Towards precision quantification of contamination in metagenomic sequencing experimentsM. S. Zinter, M. Y. Mayday, K. K. Ryckman, L. L. Jelliffe-Pawlowski, and J. L. DeRisi5
Microbiome, 2019Abstract: Metagenomic next-generation sequencing (mNGS) experiments involving small amounts of nucleic acid input are
highly susceptible to erroneous conclusions resulting from unintentional sequencing of occult contaminants,
especially those derived from molecular biology reagents. Recent work suggests that, for any given microbe
detected by mNGS, an inverse linear relationship between microbial sequencing reads and sample mass implicates
that microbe as a contaminant. By associating sequencing read output with the mass of a spike-in control, we
demonstrate that contaminant nucleic acid can be quantified in order to identify the mass contributions of each
constituent. In an experiment using a high-resolution (n = 96) dilution series of HeLa RNA spanning 3-logs of RNA
mass input, we identified a complex set of contaminants totaling 9.1 ± 2.0 attograms. Given the competition
between contamination and the true microbiome in ultra-low biomass samples such as respiratory fluid,
quantification of the contamination within a given batch of biological samples can be used to determine a
minimum mass input below which sequencing results may be distorted. Rather than completely censoring
contaminant taxa from downstream analyses, we propose here a statistical approach that allows separation of the
true microbial components from the actual contribution due to contamination.
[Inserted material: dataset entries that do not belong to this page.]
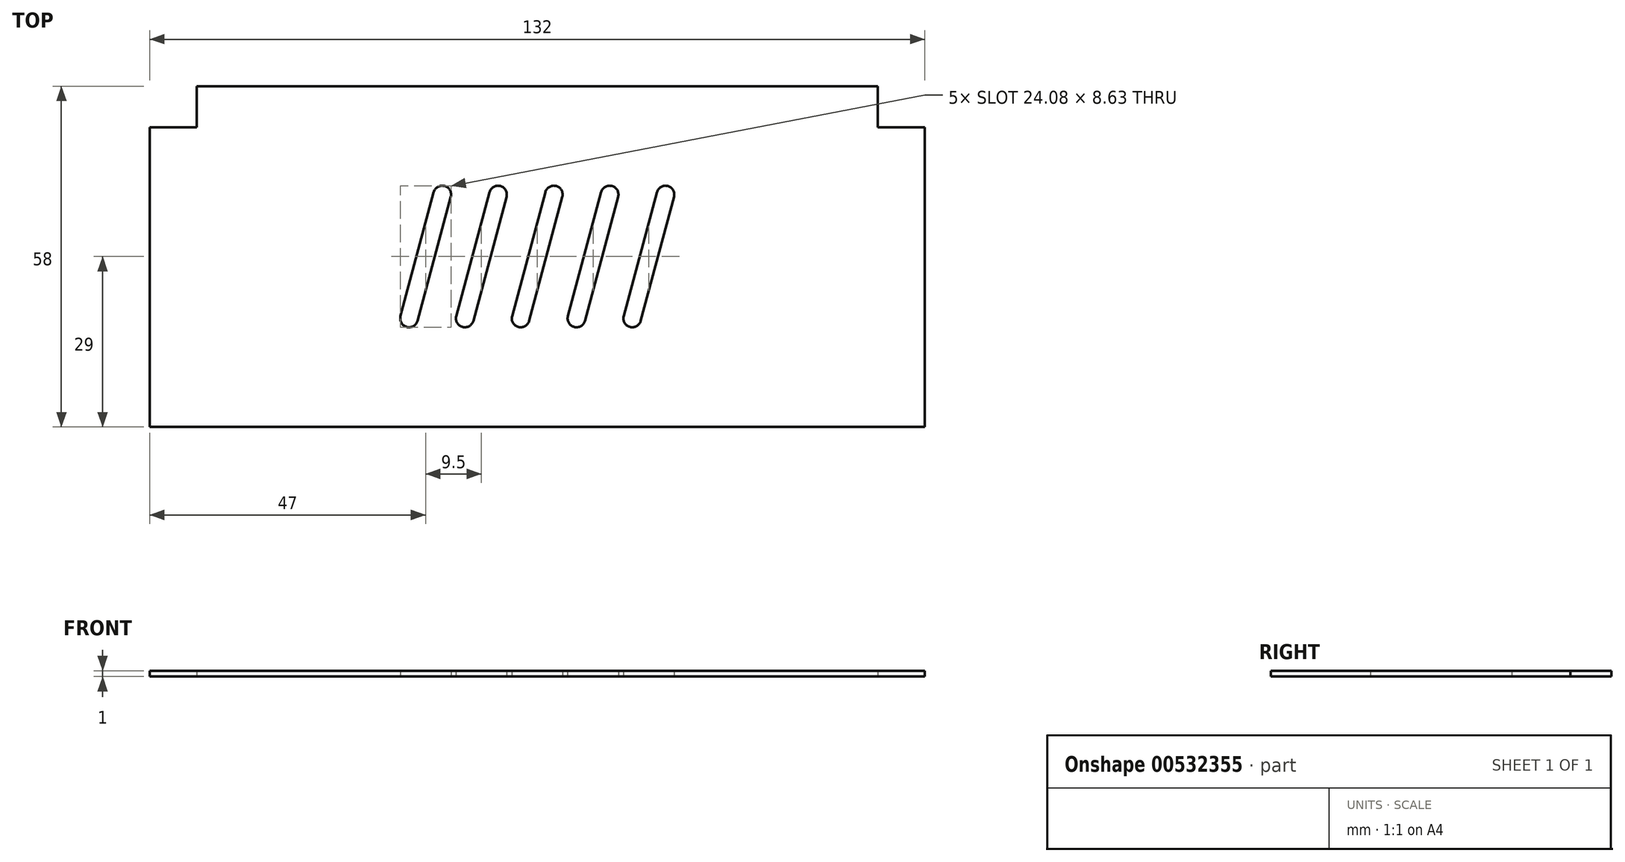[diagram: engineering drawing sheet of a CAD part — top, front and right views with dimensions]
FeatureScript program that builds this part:
annotation { "Feature Type Name" : "Feature", "Feature Type Description" : "" }
export const myFeature = defineFeature(function(context is Context, id is Id, definition is map)
    precondition{}
    {
        {
            var Q0;
            Q0=qCreatedBy(makeId("Top.planeOp"),FACE);
            var sketch = newSketch(context, id + "F0", { "sketchPlane" : qUnion([Q0])});
            skLineSegment(sketch, "E0.bottom", {"start": v(58, 29) * mm, "end": v(-58, 29) * mm});
            skLineSegment(sketch, "E0.top", {"start": v(66, -29) * mm, "end": v(-66, -29) * mm});
            skLineSegment(sketch, "E0.left", {"start": v(66, 22) * mm, "end": v(66, -29) * mm});
            skLineSegment(sketch, "E0.right", {"start": v(-66, 22) * mm, "end": v(-66, -29) * mm});
            skPoint(sketch, "E0.middle", {"position": v(0, 0) * mm});
            skLineSegment(sketch, "E1", {"start": v(-3.22, -12) * mm, "end": v(3.22, 12) * mm, "construction": true});
            skLineSegment(sketch, "E2.0", {"start": v(-1.38, -10.94) * mm, "end": v(4.28, 10.16) * mm});
            skLineSegment(sketch, "E3.0", {"start": v(-4.28, -10.16) * mm, "end": v(1.38, 10.94) * mm});
            skArc(sketch, "E4", {"start": v(4.28, 10.16) * mm, "mid": v(3.22, 12) * mm, "end": v(1.38, 10.94) * mm});
            skArc(sketch, "E5", {"start": v(-4.28, -10.16) * mm, "mid": v(-3.22, -12) * mm, "end": v(-1.38, -10.94) * mm});
            skLineSegment(sketch, "E6.1.0.0", {"start": v(5.22, -10.16) * mm, "end": v(10.88, 10.94) * mm});
            skLineSegment(sketch, "E6.1.0.1", {"start": v(6.28, -12) * mm, "end": v(12.72, 12) * mm, "construction": true});
            skLineSegment(sketch, "E6.1.0.2", {"start": v(8.12, -10.94) * mm, "end": v(13.78, 10.16) * mm});
            skPoint(sketch, "E6.1.0.3", {"position": v(9.5, 0) * mm});
            skPoint(sketch, "E6.1.0.4", {"position": v(9.5, 0) * mm});
            skArc(sketch, "E6.1.0.5", {"start": v(13.78, 10.16) * mm, "mid": v(12.72, 12) * mm, "end": v(10.88, 10.94) * mm});
            skArc(sketch, "E6.1.0.6", {"start": v(5.22, -10.16) * mm, "mid": v(6.28, -12) * mm, "end": v(8.12, -10.94) * mm});
            skLineSegment(sketch, "E6.2.0.0", {"start": v(14.72, -10.16) * mm, "end": v(20.38, 10.94) * mm});
            skLineSegment(sketch, "E6.2.0.1", {"start": v(15.78, -12) * mm, "end": v(22.22, 12) * mm, "construction": true});
            skLineSegment(sketch, "E6.2.0.2", {"start": v(17.62, -10.94) * mm, "end": v(23.28, 10.16) * mm});
            skPoint(sketch, "E6.2.0.3", {"position": v(19, 0) * mm});
            skPoint(sketch, "E6.2.0.4", {"position": v(19, 0) * mm});
            skArc(sketch, "E6.2.0.5", {"start": v(23.28, 10.16) * mm, "mid": v(22.22, 12) * mm, "end": v(20.38, 10.94) * mm});
            skArc(sketch, "E6.2.0.6", {"start": v(14.72, -10.16) * mm, "mid": v(15.78, -12) * mm, "end": v(17.62, -10.94) * mm});
            skLineSegment(sketch, "E6.direction1", {"start": v(-3.22, -12) * mm, "end": v(6.28, -12) * mm, "construction": true});
            skLineSegment(sketch, "E7.1.0.0", {"start": v(-12.72, -12) * mm, "end": v(-6.28, 12) * mm, "construction": true});
            skArc(sketch, "E7.1.0.1", {"start": v(-13.78, -10.16) * mm, "mid": v(-12.72, -12) * mm, "end": v(-10.88, -10.94) * mm});
            skLineSegment(sketch, "E7.1.0.2", {"start": v(-10.88, -10.94) * mm, "end": v(-5.22, 10.16) * mm});
            skLineSegment(sketch, "E7.1.0.3", {"start": v(-13.78, -10.16) * mm, "end": v(-8.12, 10.94) * mm});
            skArc(sketch, "E7.1.0.4", {"start": v(-5.22, 10.16) * mm, "mid": v(-6.28, 12) * mm, "end": v(-8.12, 10.94) * mm});
            skLineSegment(sketch, "E7.2.0.0", {"start": v(-22.22, -12) * mm, "end": v(-15.78, 12) * mm, "construction": true});
            skArc(sketch, "E7.2.0.1", {"start": v(-23.28, -10.16) * mm, "mid": v(-22.22, -12) * mm, "end": v(-20.38, -10.94) * mm});
            skLineSegment(sketch, "E7.2.0.2", {"start": v(-20.38, -10.94) * mm, "end": v(-14.72, 10.16) * mm});
            skLineSegment(sketch, "E7.2.0.3", {"start": v(-23.28, -10.16) * mm, "end": v(-17.62, 10.94) * mm});
            skArc(sketch, "E7.2.0.4", {"start": v(-14.72, 10.16) * mm, "mid": v(-15.78, 12) * mm, "end": v(-17.62, 10.94) * mm});
            skLineSegment(sketch, "E7.direction1", {"start": v(-3.22, -12) * mm, "end": v(-12.72, -12) * mm, "construction": true});
            skLineSegment(sketch, "E8.top", {"start": v(-66, 22) * mm, "end": v(-58, 22) * mm});
            skLineSegment(sketch, "E8.right", {"start": v(-58, 29) * mm, "end": v(-58, 22) * mm});
            skLineSegment(sketch, "E9.top", {"start": v(66, 22) * mm, "end": v(58, 22) * mm});
            skLineSegment(sketch, "E9.right", {"start": v(58, 29) * mm, "end": v(58, 22) * mm});
            skPoint(sketch, "E10.orphan", {"position": v(-66, 29) * mm});
            skPoint(sketch, "E11.orphan", {"position": v(66, 29) * mm});
            skSolve(sketch);
        }
        {
            var Q0;
            Q0=qSketchRegion(id+"F0",true);
            extrude(context, id + "F1", {"entities" : qUnion([Q0]), "depth" : 1 * mm});
        }
    });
We demonstrate this approach
using a batch of n = 97 human serum samples and note that despite E. coli contamination throughout the dataset,
we are able to identify a patient sample with significantly more E. coli than expected from contamination alone.
Importantly, our method assumes no prior understanding of possible contaminants, does not rely on any prior collection
of environmental or reagent-only sequencing samples, and does not censor potentially clinically relevant taxa, thus
making it a generalized approach to any kind of metagenomic sequencing, for any purpose, clinical or otherwise.